## WHAT TO PRODUCE:
Copy out every line of the entries below word for word, leaving out the pictures.

## INFORMATION GIVEN:

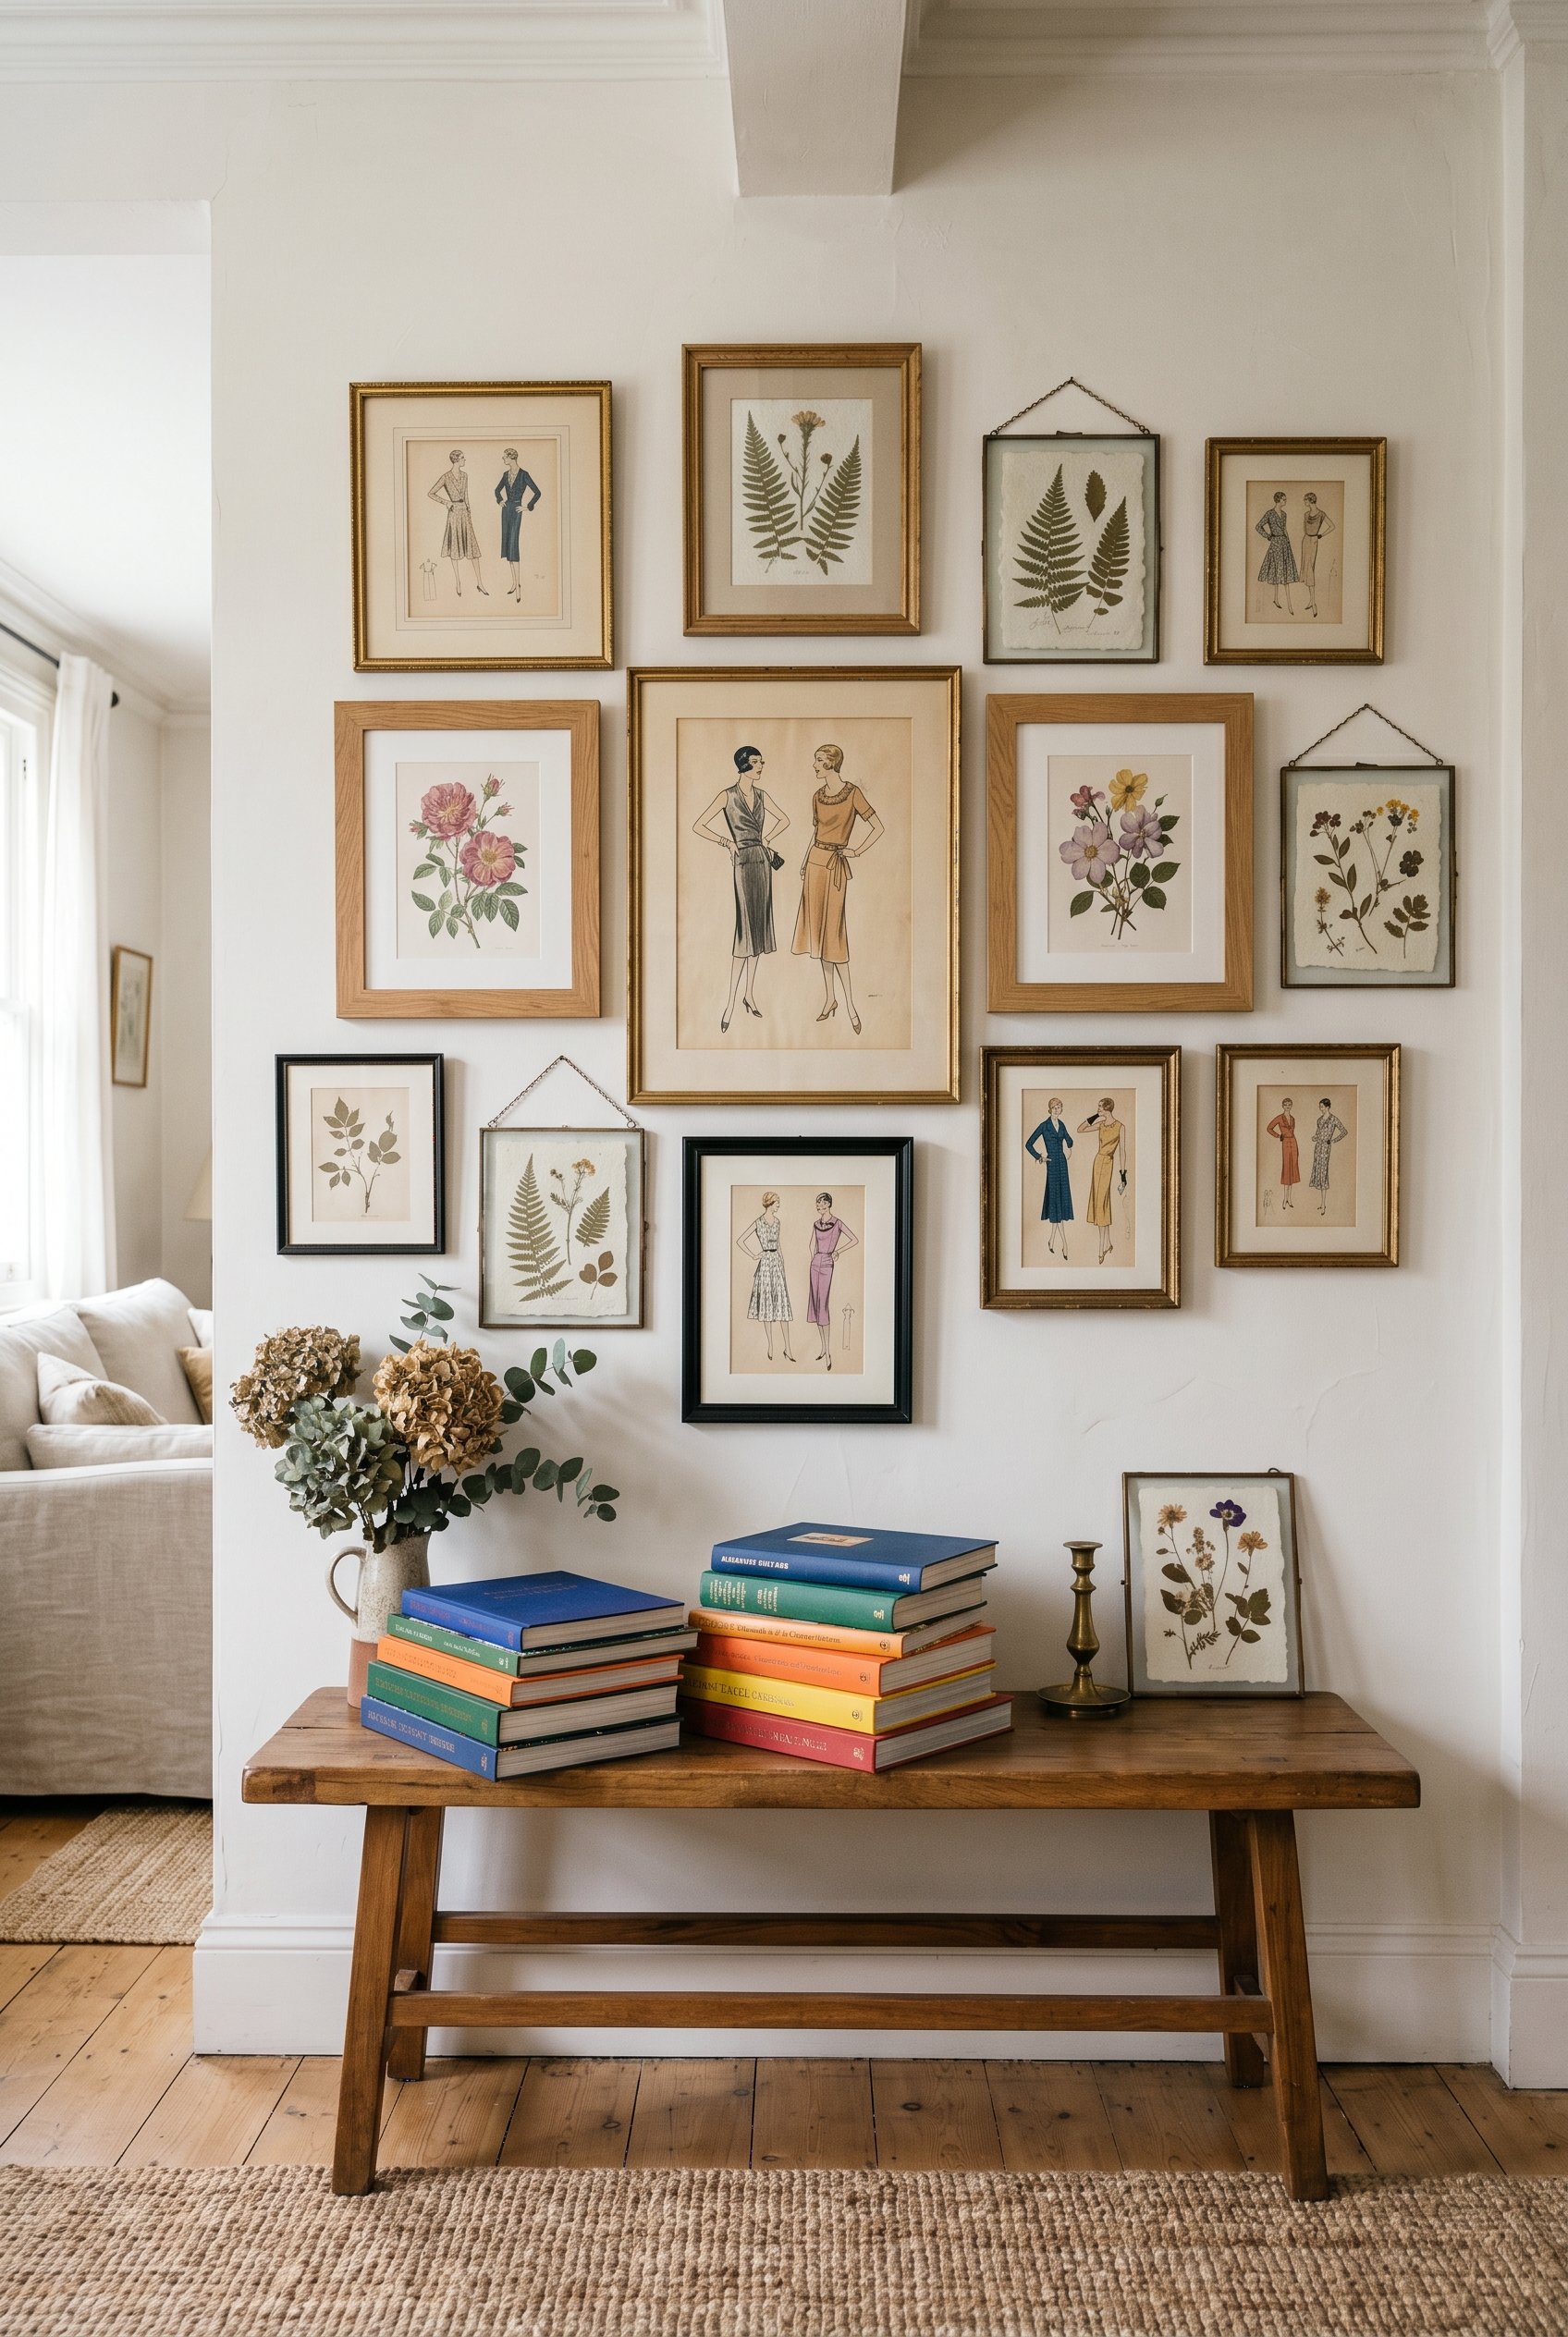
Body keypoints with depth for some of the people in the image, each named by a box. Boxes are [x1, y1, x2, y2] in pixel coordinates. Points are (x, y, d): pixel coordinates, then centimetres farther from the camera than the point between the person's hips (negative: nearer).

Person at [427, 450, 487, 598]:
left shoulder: (464, 475, 10)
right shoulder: (446, 477, -7)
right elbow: (431, 494, -3)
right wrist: (446, 502, -10)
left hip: (465, 513, 5)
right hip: (454, 513, -5)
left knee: (473, 546, 2)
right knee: (455, 547, 4)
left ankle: (479, 583, 4)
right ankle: (458, 582, 13)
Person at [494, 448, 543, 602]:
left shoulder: (523, 475, -10)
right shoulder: (506, 474, 9)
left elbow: (537, 492, -9)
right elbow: (497, 490, 27)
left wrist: (528, 507, -8)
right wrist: (499, 500, 10)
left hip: (516, 510, -7)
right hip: (506, 509, 7)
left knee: (513, 545, -14)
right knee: (506, 544, 8)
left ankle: (518, 584, -15)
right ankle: (514, 581, 16)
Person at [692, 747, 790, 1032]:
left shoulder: (761, 796, 9)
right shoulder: (727, 795, -6)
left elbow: (784, 819, 24)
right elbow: (698, 826, -8)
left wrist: (766, 840, 10)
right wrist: (726, 841, -9)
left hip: (762, 861, 6)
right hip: (742, 862, -6)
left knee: (758, 927, 8)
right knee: (744, 929, -11)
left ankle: (750, 993, 16)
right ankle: (731, 1001, -8)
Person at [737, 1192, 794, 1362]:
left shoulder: (777, 1221, 12)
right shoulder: (758, 1223, -4)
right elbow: (740, 1242, -4)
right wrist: (753, 1256, -5)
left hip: (778, 1262, 5)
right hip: (765, 1263, -5)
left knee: (783, 1303, -1)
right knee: (767, 1303, 1)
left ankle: (787, 1348, -2)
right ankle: (770, 1346, 9)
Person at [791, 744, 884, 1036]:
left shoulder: (852, 794, -9)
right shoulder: (818, 796, 8)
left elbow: (877, 827, -6)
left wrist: (857, 851, -6)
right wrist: (803, 869, 13)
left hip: (835, 865, -6)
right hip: (814, 862, 6)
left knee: (833, 932, -8)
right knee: (819, 929, 7)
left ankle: (849, 1005, -3)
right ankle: (829, 998, 16)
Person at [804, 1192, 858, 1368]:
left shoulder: (837, 1223, -7)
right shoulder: (816, 1224, 9)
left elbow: (855, 1240, -6)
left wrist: (837, 1251, -9)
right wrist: (813, 1259, 12)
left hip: (829, 1266, -6)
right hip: (816, 1265, 6)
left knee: (824, 1307, -11)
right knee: (816, 1306, 5)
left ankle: (829, 1353, -10)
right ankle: (824, 1349, 12)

## RESULT OF THE EXERCISE:
Body keypoints with depth for some of the people in the image, each named by a box. Boxes are [x1, y1, x2, y2] in pixel coordinates. Points are (x, y, d): pixel coordinates, then centimetres farther from the camera than the point between the person's hips (negative: nearer).

Person at [427, 450, 487, 598]:
left shoulder: (464, 475, 10)
right shoulder: (446, 477, -7)
right elbow: (431, 494, -3)
right wrist: (446, 502, -10)
left hip: (465, 513, 5)
right hip: (454, 513, -5)
left knee: (473, 546, 2)
right knee: (455, 547, 4)
left ankle: (479, 583, 4)
right ankle: (458, 582, 13)
Person at [494, 448, 543, 602]:
left shoulder: (523, 475, -10)
right shoulder: (506, 474, 9)
left elbow: (537, 492, -9)
right elbow: (497, 490, 27)
left wrist: (528, 507, -8)
right wrist: (499, 500, 10)
left hip: (516, 510, -7)
right hip: (506, 509, 7)
left knee: (513, 545, -14)
right knee: (506, 544, 8)
left ankle: (518, 584, -15)
right ankle: (514, 581, 16)
Person at [692, 747, 790, 1032]:
left shoulder: (761, 796, 9)
right shoulder: (727, 795, -6)
left elbow: (784, 819, 24)
right elbow: (698, 826, -8)
left wrist: (766, 840, 10)
right wrist: (726, 841, -9)
left hip: (762, 861, 6)
right hip: (742, 862, -6)
left knee: (758, 927, 8)
right knee: (744, 929, -11)
left ankle: (750, 993, 16)
right ankle: (731, 1001, -8)
Person at [737, 1192, 794, 1362]:
left shoulder: (777, 1221, 12)
right shoulder: (758, 1223, -4)
right elbow: (740, 1242, -4)
right wrist: (753, 1256, -5)
left hip: (778, 1262, 5)
right hip: (765, 1263, -5)
left knee: (783, 1303, -1)
right knee: (767, 1303, 1)
left ankle: (787, 1348, -2)
right ankle: (770, 1346, 9)
Person at [791, 744, 884, 1036]:
left shoulder: (852, 794, -9)
right shoulder: (818, 796, 8)
left elbow: (877, 827, -6)
left wrist: (857, 851, -6)
right wrist: (803, 869, 13)
left hip: (835, 865, -6)
right hip: (814, 862, 6)
left knee: (833, 932, -8)
right knee: (819, 929, 7)
left ankle: (849, 1005, -3)
right ankle: (829, 998, 16)
Person at [804, 1192, 858, 1368]:
left shoulder: (837, 1223, -7)
right shoulder: (816, 1224, 9)
left elbow: (855, 1240, -6)
left wrist: (837, 1251, -9)
right wrist: (813, 1259, 12)
left hip: (829, 1266, -6)
right hip: (816, 1265, 6)
left knee: (824, 1307, -11)
right knee: (816, 1306, 5)
left ankle: (829, 1353, -10)
right ankle: (824, 1349, 12)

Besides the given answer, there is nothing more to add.